▸ **WORK INSTRUCTIONS**:
Nothing but the lines below between the line holding "color: #0f766e ->" and the line holding "margin-left: none ->", inclusive, should appear in the answer, each set down exactly.

▸ **TASK INPUT**:
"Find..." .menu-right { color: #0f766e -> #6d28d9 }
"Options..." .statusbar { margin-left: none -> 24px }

==

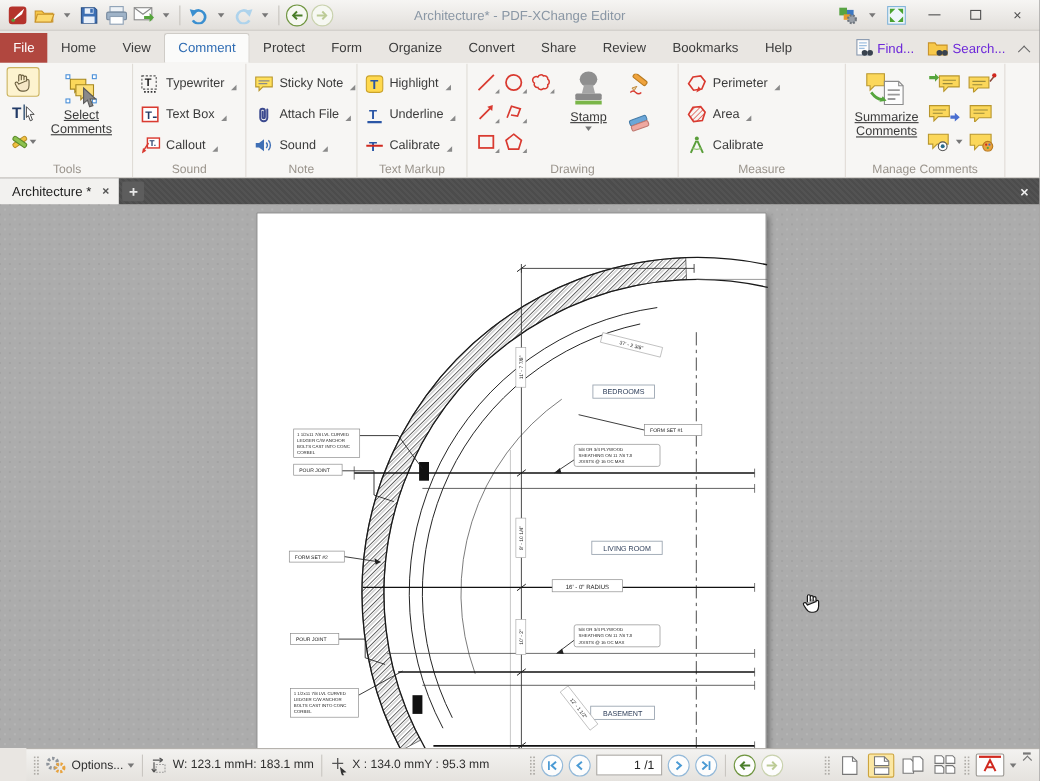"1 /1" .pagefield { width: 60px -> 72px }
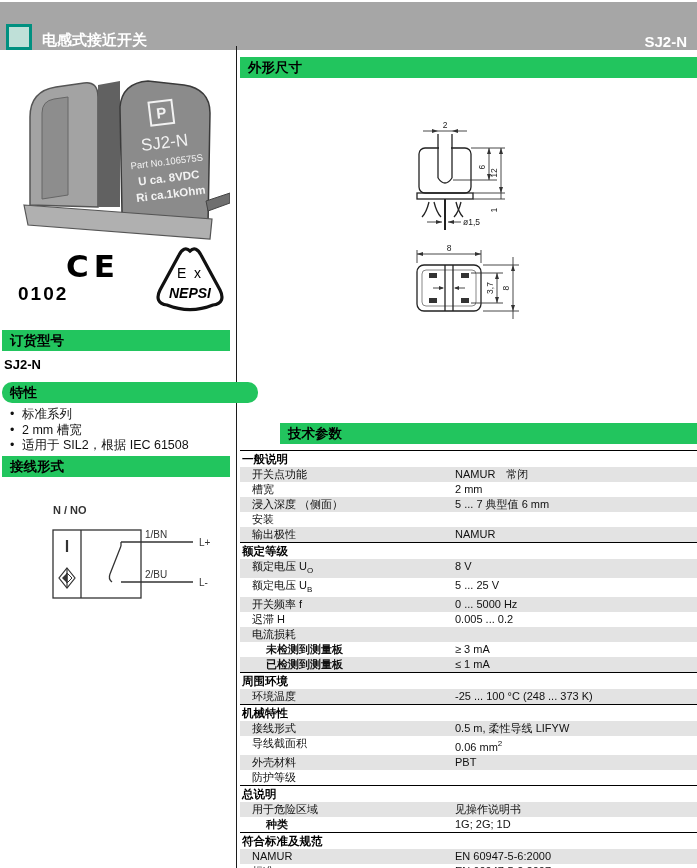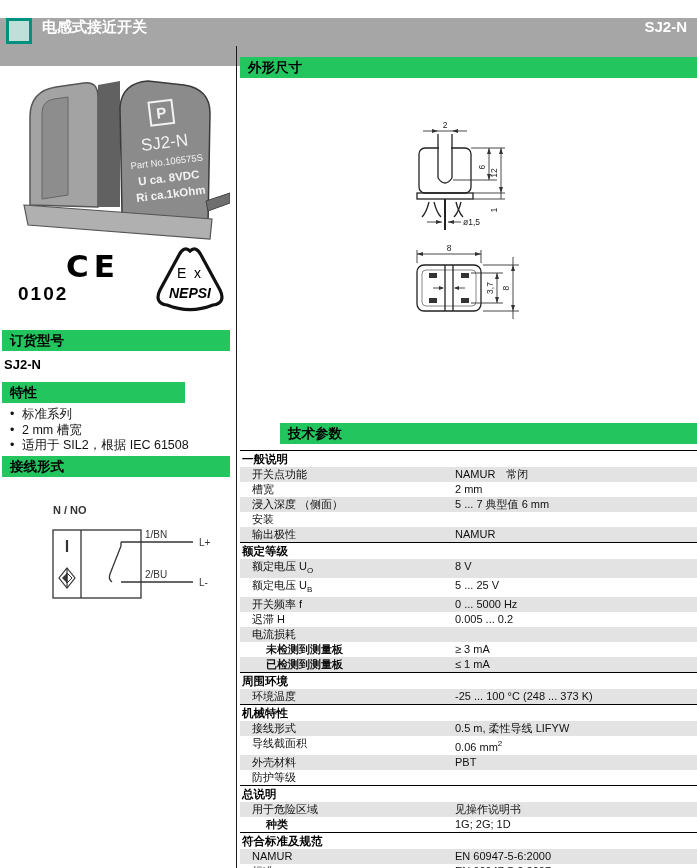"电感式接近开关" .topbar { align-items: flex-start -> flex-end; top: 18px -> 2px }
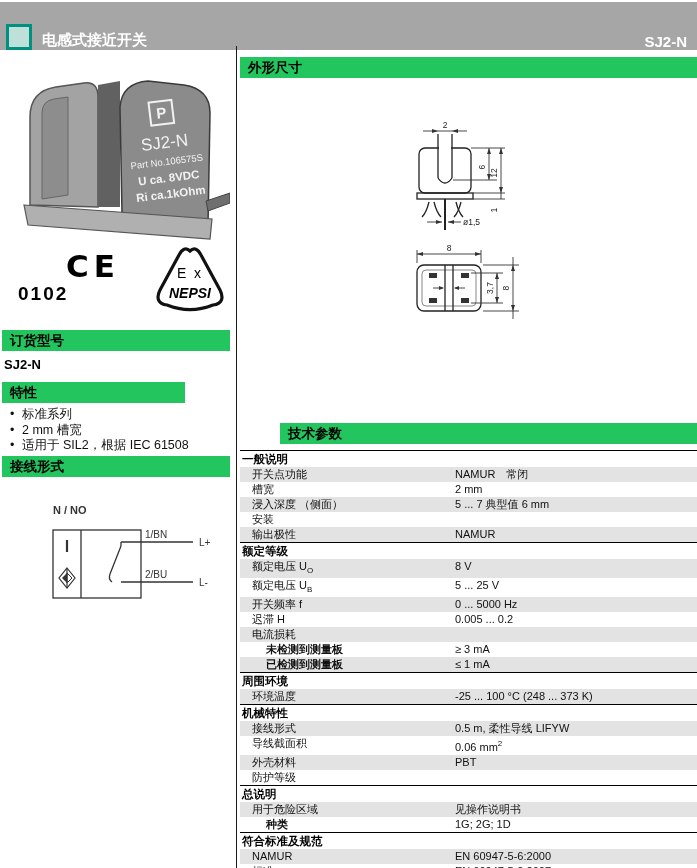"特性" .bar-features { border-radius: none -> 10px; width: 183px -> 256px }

▸ **ANSWER BELOW**:
"Find..." .menu-right { color: #0f766e -> #6d28d9 }
"Options..." .statusbar { margin-left: none -> 24px }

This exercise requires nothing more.